Alors, comment peut-on déclarer un cerveau hors d’usage ? En observant des signes cliniques. On teste entre autres le réflexe respiratoire en stoppant momentanément le respirateur. Puis, on tire légèrement sur le tube d’alimentation qui va dans l’estomac pour voir si le réflexe de déglutition est présent, et on envoie un faisceau lumineux dans l’oeil pour vérifier si l’iris se contracte. Plusieurs autres tests doivent aussi être menés, idéalement deux fois plutôt qu’une, et par des médecins différents, avant de parvenir à un « diagnostic de décès neurologique ». « Toutes ces réactions sont des réflexes basiques, note Florin Amzica. S’ils ne fonctionnent pas, c’est que le cerveau profond est affecté. On ne donne pas cher
alors des fonctions complexes du cerveau, qui sont les premières à être détruites en cas d’hypoxie. »

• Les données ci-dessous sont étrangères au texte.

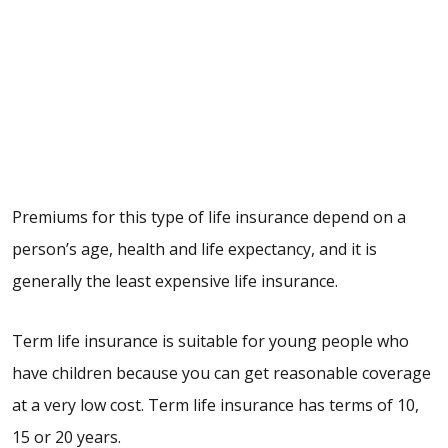
Premiums for this type of life insurance depend on a
person’s age, health and life expectancy, and it is
generally the least expensive life insurance.
Term life insurance is suitable for young people who
have children because you can get reasonable coverage
at a very low cost. Term life insurance has terms of 10,
15 or 20 years.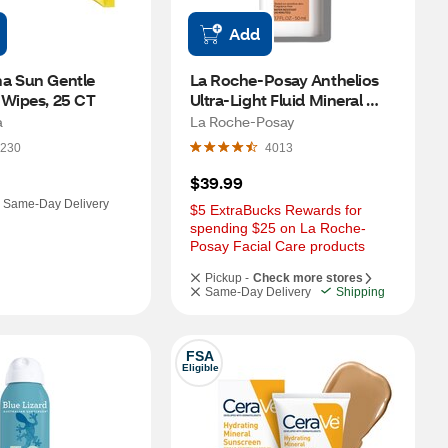
Add
a Sun Gentle 
La Roche-Posay Anthelios 
 Wipes, 25 CT
Ultra-Light Fluid Mineral 
Tinted Face Sunscreen with 
a
La Roche-Posay
APF 50 and Titanium 
230
4013
Dioxide, 1.7 OZ
$39.99
Same-Day Delivery
$5 ExtraBucks Rewards for 
spending $25 on La Roche-
Posay Facial Care products
Pickup -
Check more stores
Same-Day Delivery
Shipping
FSA
Eligible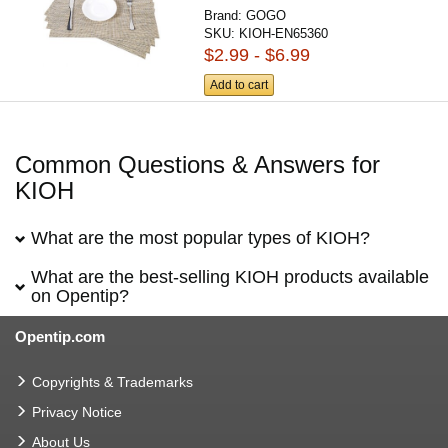
Brand:
GOGO
SKU:
KIOH-EN65360
$2.99 - $6.99
Add to cart
Common Questions & Answers for
KIOH
What are the most popular types of KIOH?
What are the best-selling KIOH products available
on Opentip?
Opentip.com
Copyrights & Trademarks
Privacy Notice
About Us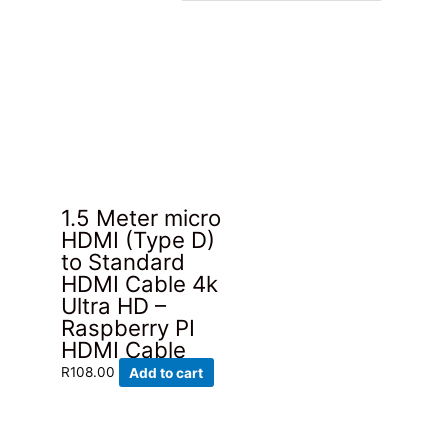
1.5 Meter micro
HDMI (Type D)
to Standard
HDMI Cable 4k
Ultra HD –
Raspberry PI
HDMI Cable
R
108.00
Add to cart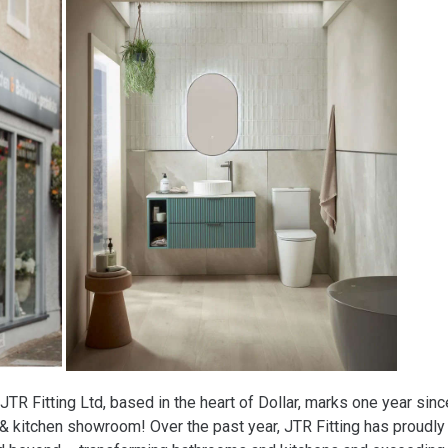
JTR Fitting Ltd, based in the heart of Dollar, marks one year sinc
 & kitchen showroom! Over the past year, JTR Fitting has proudly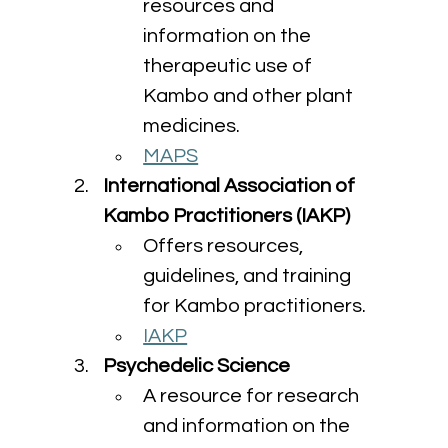
resources and 
information on the 
therapeutic use of 
Kambo and other plant 
medicines.
MAPS
International Association of 
Kambo Practitioners (IAKP)
Offers resources, 
guidelines, and training 
for Kambo practitioners.
IAKP
Psychedelic Science
A resource for research 
and information on the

Le tableau a beau être clair pour les médecins, il donne tout de même matière à réflexion aux éthiciens et philosophes, qui se questionnent sans relâche depuis la publication du rapport de Harvard. « Ce qui nous importe tant avec le cerveau est le fait qu’il supporte la conscience, note la philosophe Leslie Whetstine. Au-delà du cerveau et des organes biologiques, la mort devrait plutôt être définie comme la perte irréversible de cet état de conscience. »
Dans son lit, Taquisha McKitty l’a perdu depuis plusieurs mois, cet état de conscience, quoi qu’en disent ses parents. La judiciarisation de son cas et de quelques autres fera peut-être bouger des choses au pays et forcer l’adoption d’une définition légale de la mort. Ou peut-être suffira-t-elle à rappeler l’absence d’un système d’accréditation des médecins chargés de prononcer le diagnostic ultime, ce que déplorent certains d’entre eux.
Rien n’est simple dans la vie, pas même la fin.